> [What the exercise asks]:
Identify each line in the material below that contains the word "Telefônicos", and copy every such line.
(Data supplied Opens)
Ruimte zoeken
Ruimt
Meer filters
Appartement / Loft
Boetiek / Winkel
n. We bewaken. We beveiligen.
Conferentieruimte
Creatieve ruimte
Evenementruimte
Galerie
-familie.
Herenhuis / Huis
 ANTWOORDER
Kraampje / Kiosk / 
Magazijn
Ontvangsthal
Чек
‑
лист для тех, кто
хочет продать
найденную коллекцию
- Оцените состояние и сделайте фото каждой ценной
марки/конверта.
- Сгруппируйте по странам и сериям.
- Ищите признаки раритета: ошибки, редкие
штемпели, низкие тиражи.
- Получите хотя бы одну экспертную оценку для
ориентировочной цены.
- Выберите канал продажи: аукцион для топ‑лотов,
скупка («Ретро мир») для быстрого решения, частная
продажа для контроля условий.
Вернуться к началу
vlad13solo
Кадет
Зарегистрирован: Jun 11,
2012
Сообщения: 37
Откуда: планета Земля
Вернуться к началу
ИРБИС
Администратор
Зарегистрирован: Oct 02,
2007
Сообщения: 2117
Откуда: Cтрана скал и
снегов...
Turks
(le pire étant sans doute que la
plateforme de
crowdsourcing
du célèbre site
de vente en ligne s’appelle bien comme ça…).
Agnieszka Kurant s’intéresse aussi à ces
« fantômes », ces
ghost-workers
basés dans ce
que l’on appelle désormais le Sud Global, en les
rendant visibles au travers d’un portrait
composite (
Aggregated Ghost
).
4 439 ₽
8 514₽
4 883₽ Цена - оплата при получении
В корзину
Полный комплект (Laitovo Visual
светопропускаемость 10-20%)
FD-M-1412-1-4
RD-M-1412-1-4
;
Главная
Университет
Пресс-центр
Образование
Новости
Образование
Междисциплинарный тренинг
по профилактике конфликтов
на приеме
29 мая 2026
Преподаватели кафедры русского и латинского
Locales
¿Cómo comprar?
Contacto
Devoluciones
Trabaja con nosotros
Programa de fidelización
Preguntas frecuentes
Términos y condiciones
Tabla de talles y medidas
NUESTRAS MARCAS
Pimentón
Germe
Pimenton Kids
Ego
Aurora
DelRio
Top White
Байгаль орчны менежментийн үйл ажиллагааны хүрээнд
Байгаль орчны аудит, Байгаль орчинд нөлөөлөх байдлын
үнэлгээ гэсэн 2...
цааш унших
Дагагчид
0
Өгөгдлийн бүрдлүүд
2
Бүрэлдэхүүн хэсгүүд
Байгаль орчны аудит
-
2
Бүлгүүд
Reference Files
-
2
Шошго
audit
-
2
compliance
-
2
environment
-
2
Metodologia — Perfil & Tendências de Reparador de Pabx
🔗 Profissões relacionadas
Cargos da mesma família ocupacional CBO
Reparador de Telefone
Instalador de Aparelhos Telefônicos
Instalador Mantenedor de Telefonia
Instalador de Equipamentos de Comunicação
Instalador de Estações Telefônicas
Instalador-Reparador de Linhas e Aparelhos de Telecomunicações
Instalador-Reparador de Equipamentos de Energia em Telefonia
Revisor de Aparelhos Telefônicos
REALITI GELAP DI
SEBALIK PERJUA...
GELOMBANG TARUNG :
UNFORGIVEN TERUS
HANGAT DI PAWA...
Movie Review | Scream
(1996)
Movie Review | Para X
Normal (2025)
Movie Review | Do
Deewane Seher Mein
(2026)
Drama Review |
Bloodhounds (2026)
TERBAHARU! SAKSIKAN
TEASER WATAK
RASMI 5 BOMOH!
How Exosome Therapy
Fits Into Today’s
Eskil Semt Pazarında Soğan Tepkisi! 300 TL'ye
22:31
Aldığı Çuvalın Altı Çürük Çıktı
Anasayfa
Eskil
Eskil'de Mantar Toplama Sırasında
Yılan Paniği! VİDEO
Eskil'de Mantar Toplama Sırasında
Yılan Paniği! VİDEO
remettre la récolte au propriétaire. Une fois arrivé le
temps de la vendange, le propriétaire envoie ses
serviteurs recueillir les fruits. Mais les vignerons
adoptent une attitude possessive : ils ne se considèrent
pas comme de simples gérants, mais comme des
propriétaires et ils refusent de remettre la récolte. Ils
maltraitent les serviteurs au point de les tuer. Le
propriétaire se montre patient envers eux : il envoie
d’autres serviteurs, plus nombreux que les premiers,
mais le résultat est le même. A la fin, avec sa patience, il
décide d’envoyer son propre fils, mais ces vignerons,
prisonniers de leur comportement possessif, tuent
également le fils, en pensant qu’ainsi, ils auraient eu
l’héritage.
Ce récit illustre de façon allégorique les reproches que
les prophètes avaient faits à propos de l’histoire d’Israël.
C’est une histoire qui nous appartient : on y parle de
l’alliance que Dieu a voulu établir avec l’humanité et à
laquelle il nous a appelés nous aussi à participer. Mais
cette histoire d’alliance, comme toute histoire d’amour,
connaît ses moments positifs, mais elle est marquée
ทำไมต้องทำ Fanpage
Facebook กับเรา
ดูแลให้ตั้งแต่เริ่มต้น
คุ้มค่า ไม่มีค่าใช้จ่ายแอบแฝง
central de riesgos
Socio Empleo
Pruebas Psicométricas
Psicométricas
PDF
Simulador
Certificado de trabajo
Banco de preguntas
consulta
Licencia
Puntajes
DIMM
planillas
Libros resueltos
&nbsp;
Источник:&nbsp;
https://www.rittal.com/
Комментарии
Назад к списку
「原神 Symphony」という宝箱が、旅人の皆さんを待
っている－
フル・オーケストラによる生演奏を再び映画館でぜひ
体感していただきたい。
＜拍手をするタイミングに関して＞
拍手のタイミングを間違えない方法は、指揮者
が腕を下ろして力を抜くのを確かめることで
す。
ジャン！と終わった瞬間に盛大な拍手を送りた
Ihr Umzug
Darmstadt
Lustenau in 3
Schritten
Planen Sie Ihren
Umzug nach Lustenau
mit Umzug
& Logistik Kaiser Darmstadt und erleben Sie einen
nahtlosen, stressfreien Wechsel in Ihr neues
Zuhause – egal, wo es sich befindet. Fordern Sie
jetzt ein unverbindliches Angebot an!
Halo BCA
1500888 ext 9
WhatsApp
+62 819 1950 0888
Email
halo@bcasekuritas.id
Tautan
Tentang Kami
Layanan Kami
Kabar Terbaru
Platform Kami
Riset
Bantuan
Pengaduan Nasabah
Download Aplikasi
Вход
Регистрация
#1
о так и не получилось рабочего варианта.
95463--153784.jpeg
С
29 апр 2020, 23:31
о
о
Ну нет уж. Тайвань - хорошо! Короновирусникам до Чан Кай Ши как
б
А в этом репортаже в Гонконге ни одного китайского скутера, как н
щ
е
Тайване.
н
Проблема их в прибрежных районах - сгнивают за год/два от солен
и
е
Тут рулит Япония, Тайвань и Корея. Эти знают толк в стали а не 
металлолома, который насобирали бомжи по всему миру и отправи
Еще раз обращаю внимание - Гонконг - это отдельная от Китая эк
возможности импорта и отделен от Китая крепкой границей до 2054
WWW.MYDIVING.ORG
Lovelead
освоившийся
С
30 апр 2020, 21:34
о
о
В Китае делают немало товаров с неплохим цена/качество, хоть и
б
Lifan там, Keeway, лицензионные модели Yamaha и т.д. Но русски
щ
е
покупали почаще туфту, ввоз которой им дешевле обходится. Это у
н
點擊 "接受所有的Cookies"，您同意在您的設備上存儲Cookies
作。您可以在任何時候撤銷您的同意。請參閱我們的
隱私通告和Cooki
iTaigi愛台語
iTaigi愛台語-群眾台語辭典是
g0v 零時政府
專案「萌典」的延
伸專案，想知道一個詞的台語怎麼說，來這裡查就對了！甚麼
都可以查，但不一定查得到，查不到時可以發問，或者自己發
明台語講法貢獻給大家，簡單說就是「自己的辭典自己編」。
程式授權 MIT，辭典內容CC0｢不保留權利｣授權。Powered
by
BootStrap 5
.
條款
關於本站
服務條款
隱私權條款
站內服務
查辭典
(Data supplied Closes)
> [Reply to the task]:
Instalador de Aparelhos Telefônicos
Revisor de Aparelhos Telefônicos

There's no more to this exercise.